The system has never been perfect. Long before the Internet, sensitive law enforcement information was lost or tampered with, locked files and even safes were compromised, corrupt officers occasionally falsified evidence, and accidents happened.  Today, with the growth and global proliferation of the Internet, we have entered a new era of information management with cloud solutions at the forefront. How we move to the cloud - that is, how responsible we are with shifting large amounts of citizen data to cloud solutions? - is of paramount concern.

Luckily, we can identify some logical and pragmatic concepts that can help guide our decision making when considering the cloud for law enforcement information. 
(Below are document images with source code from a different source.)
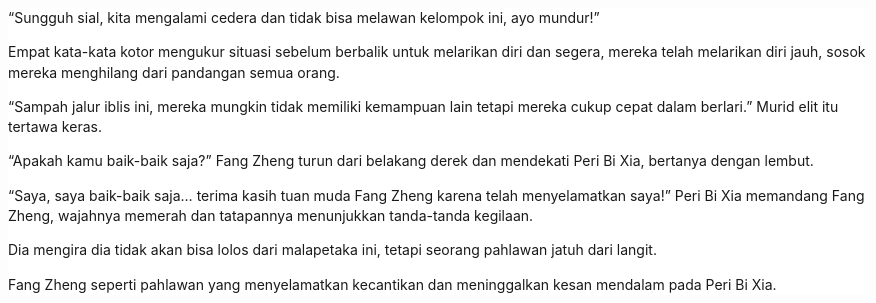 “Sungguh sial, kita mengalami cedera dan tidak bisa melawan kelompok ini, ayo mundur!”

Empat kata-kata kotor mengukur situasi sebelum berbalik untuk melarikan diri dan segera, mereka telah melarikan diri jauh, sosok mereka menghilang dari pandangan semua orang.

“Sampah jalur iblis ini, mereka mungkin tidak memiliki kemampuan lain tetapi mereka cukup cepat dalam berlari.” Murid elit itu tertawa keras.

“Apakah kamu baik-baik saja?” Fang Zheng turun dari belakang derek dan mendekati Peri Bi Xia, bertanya dengan lembut.

“Saya, saya baik-baik saja… terima kasih tuan muda Fang Zheng karena telah menyelamatkan saya!” Peri Bi Xia memandang Fang Zheng, wajahnya memerah dan tatapannya menunjukkan tanda-tanda kegilaan.

Dia mengira dia tidak akan bisa lolos dari malapetaka ini, tetapi seorang pahlawan jatuh dari langit.

Fang Zheng seperti pahlawan yang menyelamatkan kecantikan dan meninggalkan kesan mendalam pada Peri Bi Xia.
Type of Information. Broadly speaking, law enforcement collects two types of information. The first is data created by others but collected and stored by law enforcement. Such information often will be used as evidence in investigations or at trial.  For these records, it is important for law enforcement to be able to authenticate the record or show that the record is what it purports to be and has not been altered from its original content. 
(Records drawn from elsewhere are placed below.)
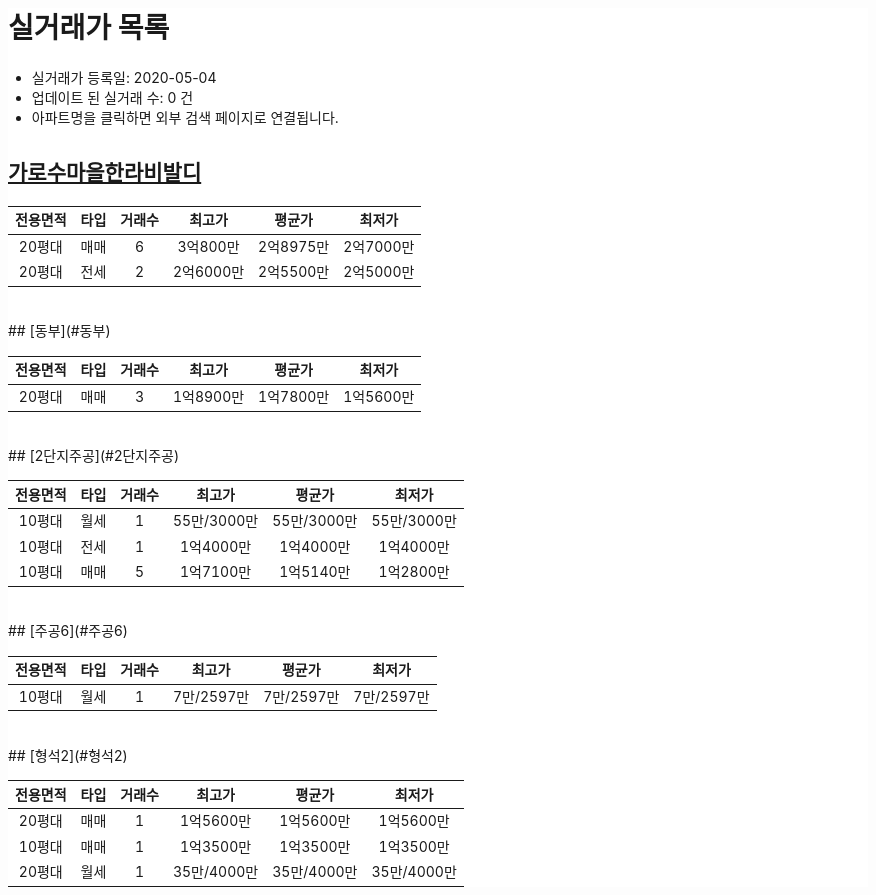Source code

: </div>



# 실거래가 목록
- 실거래가 등록일: 2020-05-04
- 업데이트 된 실거래 수: 0 건
- 아파트명을 클릭하면 외부 검색 페이지로 연결됩니다.

## [가로수마을한라비발디](#가로수마을한라비발디)

|전용면적|타입|거래수|최고가|평균가|최저가|
|:---:|:---:|:---:|:---:|:---:|:---:|
|20평대|<span class="deal-type-1">매매</span>|6|3억800만|2억8975만|2억7000만|
|20평대|<span class="deal-type-2">전세</span>|2|2억6000만|2억5500만|2억5000만|

<br/>
## [동부](#동부)

|전용면적|타입|거래수|최고가|평균가|최저가|
|:---:|:---:|:---:|:---:|:---:|:---:|
|20평대|<span class="deal-type-1">매매</span>|3|1억8900만|1억7800만|1억5600만|

<br/>
## [2단지주공](#2단지주공)

|전용면적|타입|거래수|최고가|평균가|최저가|
|:---:|:---:|:---:|:---:|:---:|:---:|
|10평대|<span class="deal-type-3">월세</span>|1|55만/3000만|55만/3000만|55만/3000만|
|10평대|<span class="deal-type-2">전세</span>|1|1억4000만|1억4000만|1억4000만|
|10평대|<span class="deal-type-1">매매</span>|5|1억7100만|1억5140만|1억2800만|

<br/>
## [주공6](#주공6)

|전용면적|타입|거래수|최고가|평균가|최저가|
|:---:|:---:|:---:|:---:|:---:|:---:|
|10평대|<span class="deal-type-3">월세</span>|1|7만/2597만|7만/2597만|7만/2597만|

<br/>
## [형석2](#형석2)

|전용면적|타입|거래수|최고가|평균가|최저가|
|:---:|:---:|:---:|:---:|:---:|:---:|
|20평대|<span class="deal-type-1">매매</span>|1|1억5600만|1억5600만|1억5600만|
|10평대|<span class="deal-type-1">매매</span>|1|1억3500만|1억3500만|1억3500만|
|20평대|<span class="deal-type-3">월세</span>|1|35만/4000만|35만/4000만|35만/4000만|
The second type of information is information created in the first instance by law enforcement officers themselves, where the authors can independently verify that the record accurately reflects the underlying information. 
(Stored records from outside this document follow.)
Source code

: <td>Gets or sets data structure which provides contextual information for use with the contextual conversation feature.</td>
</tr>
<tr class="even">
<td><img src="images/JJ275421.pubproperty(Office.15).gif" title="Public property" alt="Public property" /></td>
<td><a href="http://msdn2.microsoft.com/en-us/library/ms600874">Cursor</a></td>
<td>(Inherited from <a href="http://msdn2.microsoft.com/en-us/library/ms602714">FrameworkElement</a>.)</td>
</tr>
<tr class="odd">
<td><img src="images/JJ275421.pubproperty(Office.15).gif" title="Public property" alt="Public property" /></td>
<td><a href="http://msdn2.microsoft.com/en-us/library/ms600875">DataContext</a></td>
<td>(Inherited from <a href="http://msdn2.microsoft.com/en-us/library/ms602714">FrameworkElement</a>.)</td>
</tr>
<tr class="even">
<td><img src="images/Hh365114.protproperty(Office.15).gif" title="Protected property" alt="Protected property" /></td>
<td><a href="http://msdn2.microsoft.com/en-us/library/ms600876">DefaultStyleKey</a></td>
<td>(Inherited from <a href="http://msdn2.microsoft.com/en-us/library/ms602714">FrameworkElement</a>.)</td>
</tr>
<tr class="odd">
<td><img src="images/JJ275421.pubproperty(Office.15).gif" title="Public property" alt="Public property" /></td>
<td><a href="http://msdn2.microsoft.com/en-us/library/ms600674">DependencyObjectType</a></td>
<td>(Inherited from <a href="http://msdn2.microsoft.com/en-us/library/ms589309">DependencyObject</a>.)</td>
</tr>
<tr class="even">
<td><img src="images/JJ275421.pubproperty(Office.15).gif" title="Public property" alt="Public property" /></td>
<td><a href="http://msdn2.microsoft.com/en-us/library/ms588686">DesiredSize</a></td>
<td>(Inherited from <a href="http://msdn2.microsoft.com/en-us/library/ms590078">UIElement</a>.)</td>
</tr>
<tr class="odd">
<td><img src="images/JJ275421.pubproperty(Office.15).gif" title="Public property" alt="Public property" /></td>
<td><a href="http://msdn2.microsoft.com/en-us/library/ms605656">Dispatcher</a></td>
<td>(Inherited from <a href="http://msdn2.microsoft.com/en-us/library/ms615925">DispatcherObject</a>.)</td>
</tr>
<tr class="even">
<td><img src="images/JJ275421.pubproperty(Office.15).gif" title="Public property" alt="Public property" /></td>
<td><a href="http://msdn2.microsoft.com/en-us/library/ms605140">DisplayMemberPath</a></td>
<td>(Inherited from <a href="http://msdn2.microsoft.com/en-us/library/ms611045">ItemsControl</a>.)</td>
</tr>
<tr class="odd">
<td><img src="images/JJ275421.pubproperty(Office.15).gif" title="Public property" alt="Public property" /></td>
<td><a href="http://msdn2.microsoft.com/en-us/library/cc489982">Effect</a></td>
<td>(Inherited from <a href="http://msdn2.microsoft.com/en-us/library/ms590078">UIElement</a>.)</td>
Some types of electronic records will include both types of information.  Constitutionally protected information, sensitive law enforcement sources and methods, and the private information of individuals should be stored in ways that leave such information within the control of law enforcement officials accountable to courts. To the extent law enforcement steps into cloud storage, the law enforcement-generated information might provide a good testing ground to evaluate the feasibility of cloud storage for at least some of this type of information, and to develop and test controls and protections for cloud storage.

Importance. Not all issues in criminal proceedings are equally important and not all records are equally vital to deciding an issue. The more important an electronic record is to a prosecutor's case - or a defendant's innocence - the more rigorous the storage, handling and access-tracking requirements should be. This is true not only for constitutional, statutory and fairness reasons but because judges and juries will rightly demand more certainty where the stakes are higher.

Sensitivity. Some types of law enforcement data, such as grand jury information or communications intercepts are protected for constitutional reasons. Other information - e.g., banking, tax, healthcare, associational records, video and audio recordings, and DNA evidence - is at least as sensitive, not just for defendants, but for victims, witnesses and innocent third parties. Any potential cloud storage solutions must include strict limitations, enforced by technology on how this information can be accessed and used. But for now, these kinds of information should be kept under strict law enforcement control likely not available with most types of cloud storage.    

The permissibility of, and conditions for, law enforcement cloud storage likely cannot be resolved by law enforcement alone, through "opt-in" notice approaches, or other solutions frequently used in commercial contexts. These complex and evolving issues will require sustained legislative and judicial decision-making and oversight. We cannot wait until significant harm occurs before we act - we must get it right from the start. Getting it right means ensuring that the cloud solutions we choose are giving us the requisite certainty and security we need to truly achieve justice.